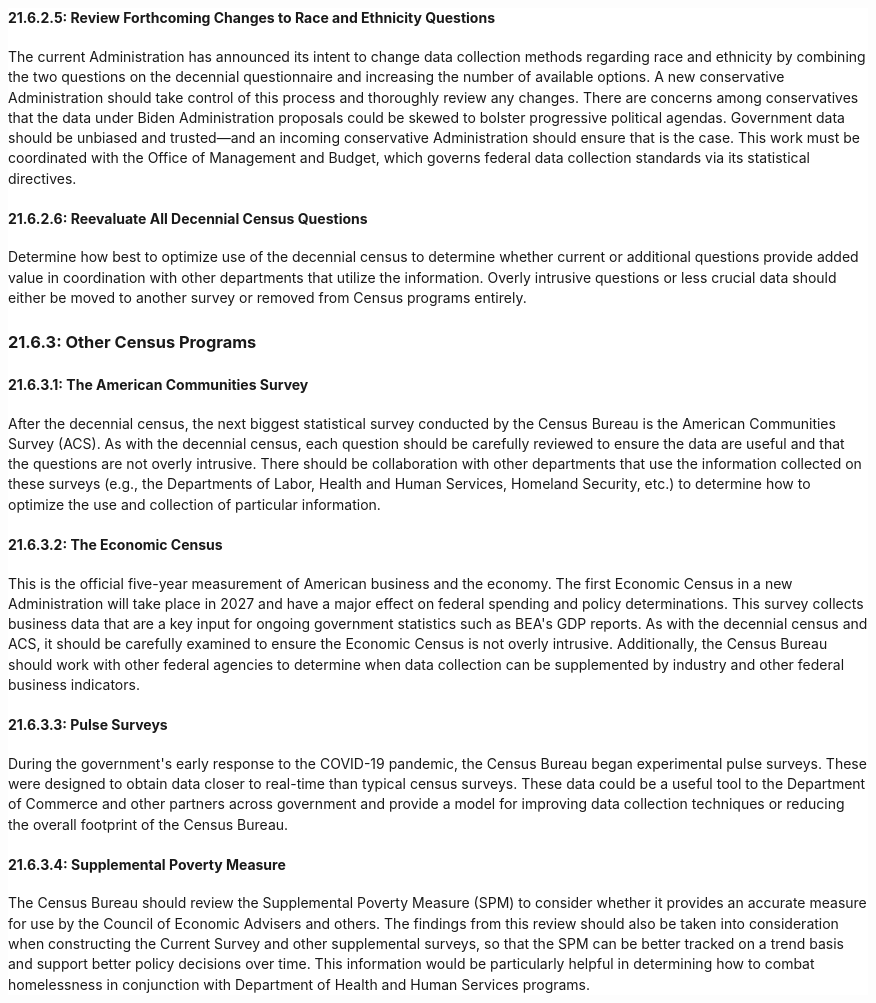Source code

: #### 21.6.2.5: Review Forthcoming Changes to Race and Ethnicity Questions

The current Administration has announced its intent to change data collection methods regarding race and ethnicity by combining the two questions on the decennial questionnaire and increasing the number of available options. A new conservative Administration should take control of this process and thoroughly review any changes. There are concerns among conservatives that the data under Biden Administration proposals could be skewed to bolster progressive political agendas. Government data should be unbiased and trusted—and an incoming conservative Administration should ensure that is the case. This work must be coordinated with the Office of Management and Budget, which governs federal data collection standards via its statistical directives.

#### 21.6.2.6: Reevaluate All Decennial Census Questions

Determine how best to optimize use of the decennial census to determine whether current or additional questions provide added value in coordination with other departments that utilize the information. Overly intrusive questions or less crucial data should either be moved to another survey or removed from Census programs entirely.

### 21.6.3: Other Census Programs

#### 21.6.3.1: The American Communities Survey

After the decennial census, the next biggest statistical survey conducted by the Census Bureau is the American Communities Survey (ACS). As with the decennial census, each question should be carefully reviewed to ensure the data are useful and that the questions are not overly intrusive. There should be collaboration with other departments that use the information collected on these surveys (e.g., the Departments of Labor, Health and Human Services, Homeland Security, etc.) to determine how to optimize the use and collection of particular information.

#### 21.6.3.2: The Economic Census

This is the official five-year measurement of American business and the economy. The first Economic Census in a new Administration will take place in 2027 and have a major effect on federal spending and policy determinations. This survey collects business data that are a key input for ongoing government statistics such as BEA's GDP reports. As with the decennial census and ACS, it should be carefully examined to ensure the Economic Census is not overly intrusive. Additionally, the Census Bureau should work with other federal agencies to determine when data collection can be supplemented by industry and other federal business indicators.

#### 21.6.3.3: Pulse Surveys

During the government's early response to the COVID-19 pandemic, the Census Bureau began experimental pulse surveys. These were designed to obtain data closer to real-time than typical census surveys. These data could be a useful tool to the Department of Commerce and other partners across government and provide a model for improving data collection techniques or reducing the overall footprint of the Census Bureau.

#### 21.6.3.4: Supplemental Poverty Measure

The Census Bureau should review the Supplemental Poverty Measure (SPM) to consider whether it provides an accurate measure for use by the Council of Economic Advisers and others. The findings from this review should also be taken into consideration when constructing the Current Survey and other supplemental surveys, so that the SPM can be better tracked on a trend basis and support better policy decisions over time. This information would be particularly helpful in determining how to combat homelessness in conjunction with Department of Health and Human Services programs.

==*==

--- WHAT YOU WILL DO ---
For each line of the material that includes the word "Supplemental", make a copy.

--- ANSWER SPACE ---
#### 21.6.3.4: Supplemental Poverty Measure
The Census Bureau should review the Supplemental Poverty Measure (SPM) to consider whether it provides an accurate measure for use by the Council of Economic Advisers and others. The findings from this review should also be taken into consideration when constructing the Current Survey and other supplemental surveys, so that the SPM can be better tracked on a trend basis and support better policy decisions over time. This information would be particularly helpful in determining how to combat homelessness in conjunction with Department of Health and Human Services programs.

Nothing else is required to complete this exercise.